Third, he mentions the fearsome “uri”, “in size a little below the elephants, and in look and colour and form like bulls”. These are unlike Roman oxen, are extremely aggressive, and are prized as hunting trophies by the locals.
Of the three species described, the first is by consensus of later scholars the least controversial. Most who have attempted to identify it converge on Rangifer tarandus – better known as the reindeer. If so – and Brownstein refers to more accurate descriptions of the animal, at least in terms of the number of horns it possessed, by Pliny the Younger – it indicates that reindeer were common much further south than they are today.
The identity of the “uri” over the years has been considerably more controversial. The name used by Caesar doesn’t help: it derives from “urus”, a term seemingly employed at the time to describe any large, exotic animal.
Previous scholars have suggested that it was a European bison (Bison bonasus bonasus) or Eurasian aurochs (Bos primigenius primigenius).
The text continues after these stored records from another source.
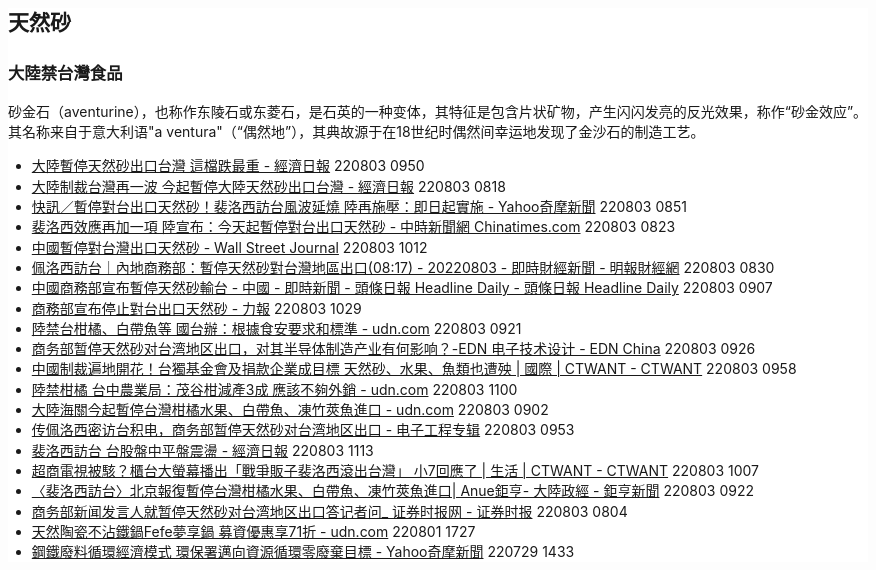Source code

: ## 天然砂

### 大陸禁台灣食品

砂金石（aventurine），也称作东陵石或东菱石，是石英的一种变体，其特征是包含片状矿物，产生闪闪发亮的反光效果，称作“砂金效应”。其名称来自于意大利语"a ventura"（“偶然地”），其典故源于在18世纪时偶然间幸运地发现了金沙石的制造工艺。
- [大陸暫停天然砂出口台灣 這檔跌最重 - 經濟日報](https://money.udn.com/money/story/5607/6508154 "大陸暫停天然砂出口台灣 這檔跌最重 - 經濟日報") 220803 0950
- [大陸制裁台灣再一波 今起暫停大陸天然砂出口台灣 - 經濟日報](https://money.udn.com/money/story/5603/6507980?from=edn_subcatelist_cate "大陸制裁台灣再一波 今起暫停大陸天然砂出口台灣 - 經濟日報") 220803 0818
- [快訊／暫停對台出口天然砂！裴洛西訪台風波延燒 陸再施壓：即日起實施 - Yahoo奇摩新聞](https://tw.news.yahoo.com/%E5%BF%AB%E8%A8%8A-%E6%9A%AB%E5%81%9C%E5%B0%8D%E5%8F%B0%E5%87%BA%E5%8F%A3%E5%A4%A9%E7%84%B6%E7%A0%82-%E8%A3%B4%E6%B4%9B%E8%A5%BF%E8%A8%AA%E5%8F%B0%E9%A2%A8%E6%B3%A2%E5%BB%B6%E7%87%92-%E9%99%B8%E5%86%8D%E6%96%BD%E5%A3%93-%E5%8D%B3%E6%97%A5%E8%B5%B7%E5%AF%A6%E6%96%BD-004054788.html "快訊／暫停對台出口天然砂！裴洛西訪台風波延燒 陸再施壓：即日起實施 - Yahoo奇摩新聞") 220803 0851
- [裴洛西效應再加一項 陸宣布：今天起暫停對台出口天然砂 - 中時新聞網 Chinatimes.com](https://www.chinatimes.com/realtimenews/20220803001134-260409?ctrack=pc_main_headl_p02 "裴洛西效應再加一項 陸宣布：今天起暫停對台出口天然砂 - 中時新聞網 Chinatimes.com") 220803 0823
- [中國暫停對台灣出口天然砂 - Wall Street Journal](https://cn.wsj.com/articles/CT-BCH-20220803092445 "中國暫停對台灣出口天然砂 - Wall Street Journal") 220803 1012
- [佩洛西訪台｜內地商務部：暫停天然砂對台灣地區出口(08:17) - 20220803 - 即時財經新聞 - 明報財經網](https://finance.mingpao.com/fin/instantf/20220803/1659486027049/%E4%BD%A9%E6%B4%9B%E8%A5%BF%E8%A8%AA%E5%8F%B0-%E5%85%A7%E5%9C%B0%E5%95%86%E5%8B%99%E9%83%A8-%E6%9A%AB%E5%81%9C%E5%A4%A9%E7%84%B6%E7%A0%82%E5%B0%8D%E5%8F%B0%E7%81%A3%E5%9C%B0%E5%8D%80%E5%87%BA%E5%8F%A3 "佩洛西訪台｜內地商務部：暫停天然砂對台灣地區出口(08:17) - 20220803 - 即時財經新聞 - 明報財經網") 220803 0830
- [中國商務部宣布暫停天然砂輸台 - 中國 - 即時新聞 - 頭條日報 Headline Daily - 頭條日報 Headline Daily](https://hd.stheadline.com/news/realtime/chi/2360673/ "中國商務部宣布暫停天然砂輸台 - 中國 - 即時新聞 - 頭條日報 Headline Daily - 頭條日報 Headline Daily") 220803 0907
- [商務部宣布停止對台出口天然砂 - 力報](https://www.exmoo.com/article/204021.html "商務部宣布停止對台出口天然砂 - 力報") 220803 1029
- [陸禁台柑橘、白帶魚等 國台辦：根據食安要求和標準 - udn.com](https://udn.com/news/story/122946/6508094?from=udn-ch1_breaknews-1-cate6-news "陸禁台柑橘、白帶魚等 國台辦：根據食安要求和標準 - udn.com") 220803 0921
- [商务部暂停天然砂对台湾地区出口，对其半导体制造产业有何影响？-EDN 电子技术设计 - EDN China](https://www.ednchina.com/news/a9824.html "商务部暂停天然砂对台湾地区出口，对其半导体制造产业有何影响？-EDN 电子技术设计 - EDN China") 220803 0926
- [中國制裁遍地開花！台獨基金會及捐款企業成目標 天然砂、水果、魚類也遭殃 | 國際 | CTWANT - CTWANT](https://www.ctwant.com/article/198717 "中國制裁遍地開花！台獨基金會及捐款企業成目標 天然砂、水果、魚類也遭殃 | 國際 | CTWANT - CTWANT") 220803 0958
- [陸禁柑橘 台中農業局：茂谷柑減產3成 應該不夠外銷 - udn.com](https://udn.com/news/story/122946/6508398?from=udn-ch1_breaknews-1-cate6-news "陸禁柑橘 台中農業局：茂谷柑減產3成 應該不夠外銷 - udn.com") 220803 1100
- [大陸海關今起暫停台灣柑橘水果、白帶魚、凍竹莢魚進口 - udn.com](https://udn.com/news/story/7333/6508041?from=udn-ch1_breaknews-1-0-news "大陸海關今起暫停台灣柑橘水果、白帶魚、凍竹莢魚進口 - udn.com") 220803 0902
- [传佩洛西密访台积电，商务部暂停天然砂对台湾地区出口 - 电子工程专辑](https://www.eet-china.com/news/202208030953.html "传佩洛西密访台积电，商务部暂停天然砂对台湾地区出口 - 电子工程专辑") 220803 0953
- [裴洛西訪台 台股盤中平盤震盪 - 經濟日報](https://money.udn.com/money/story/5612/6508509 "裴洛西訪台 台股盤中平盤震盪 - 經濟日報") 220803 1113
- [超商電視被駭？櫃台大螢幕播出「戰爭販子裴洛西滾出台灣」 小7回應了 | 生活 | CTWANT - CTWANT](https://www.ctwant.com/article/198722 "超商電視被駭？櫃台大螢幕播出「戰爭販子裴洛西滾出台灣」 小7回應了 | 生活 | CTWANT - CTWANT") 220803 1007
- [〈裴洛西訪台〉北京報復暫停台灣柑橘水果、白帶魚、凍竹莢魚進口| Anue鉅亨- 大陸政經 - 鉅亨新聞](https://m.cnyes.com/news/id/4924561 "〈裴洛西訪台〉北京報復暫停台灣柑橘水果、白帶魚、凍竹莢魚進口| Anue鉅亨- 大陸政經 - 鉅亨新聞") 220803 0922
- [商务部新闻发言人就暂停天然砂对台湾地区出口答记者问_ 证券时报网 - 证券时报](https://kuaixun.stcn.com/egs/202208/t20220803_4775279.html "商务部新闻发言人就暂停天然砂对台湾地区出口答记者问_ 证券时报网 - 证券时报") 220803 0804
- [天然陶瓷不沾鐵鍋Fefe夢享鍋 募資優惠享71折 - udn.com](https://udn.com/news/story/7270/6503989 "天然陶瓷不沾鐵鍋Fefe夢享鍋 募資優惠享71折 - udn.com") 220801 1727
- [鋼鐵廢料循環經濟模式 環保署邁向資源循環零廢棄目標 - Yahoo奇摩新聞](https://tw.news.yahoo.com/%E9%8B%BC%E9%90%B5%E5%BB%A2%E6%96%99%E5%BE%AA%E7%92%B0%E7%B6%93%E6%BF%9F%E6%A8%A1%E5%BC%8F-%E7%92%B0%E4%BF%9D%E7%BD%B2%E9%82%81%E5%90%91%E8%B3%87%E6%BA%90%E5%BE%AA%E7%92%B0%E9%9B%B6%E5%BB%A2%E6%A3%84%E7%9B%AE%E6%A8%99-040757477.html "鋼鐵廢料循環經濟模式 環保署邁向資源循環零廢棄目標 - Yahoo奇摩新聞") 220729 1433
The matter further complicated by the suggestion made in 2016, on the evidence of early cave art that the European bison itself may have been a hybrid of the aurochs and another species, the Steppe bison (Bison priscus).
Pliny the Elder confirms the existence of both the European bison and the aurochs in the Hercynian forest, but Brownstein plumps for the latter in his target text.
“Caesar describes the massive size of the aurochs as elephantine in proportion, and both he and Pliny the Elder remarked on the speed and strength of these animals,” he notes.
Finally, the goatish alces, he argues, were very likely to have been European moose or elk. Pliny also describes the animal – adding the telling detail that it possessed an enlarged lip.
Both authors note the elk habit of sleeping while remaining upright, leaning against a tree – a behaviour that led, reasonably enough, to the assumption that it had unjointed legs. (Interestingly, Brownstein notes, this assumption has a long history, beginning way earlier than late Republican Rome, designed “to boost the mythos of the European moose as a fantastical wild animal”.)
Perhaps as important as the mega-fauna Caesar does mention, Brownstein says, are those he doesn’t. Commentarii del Bello Gallico contains no references to either brown bears or wolves, for instance, suggesting that perhaps these two species had become locally extinct by then.
Not, the researcher cautions, that Caesar’s descriptions of the forest wildlife should be regarded as authoritative. Because he “was conducting a military campaign, the presence of … errors is rather unsurprising”.
Also, in the Classical period, reportage was always a mixture of firsthand observation and secondhand sources, so it is always possible that Caesar never actually laid eyes on the uri, alces, or the large deer with the single horn.
Even if that was the case, it does not mean that the descriptions are worthless.
“The passages … are important for representing a glimpse of a more ‘untouched’ Holocene European mammal fauna, and can thus be used to help model the shifts in the distribution of megafaunal species on the continent through time,” Brownstein concludes.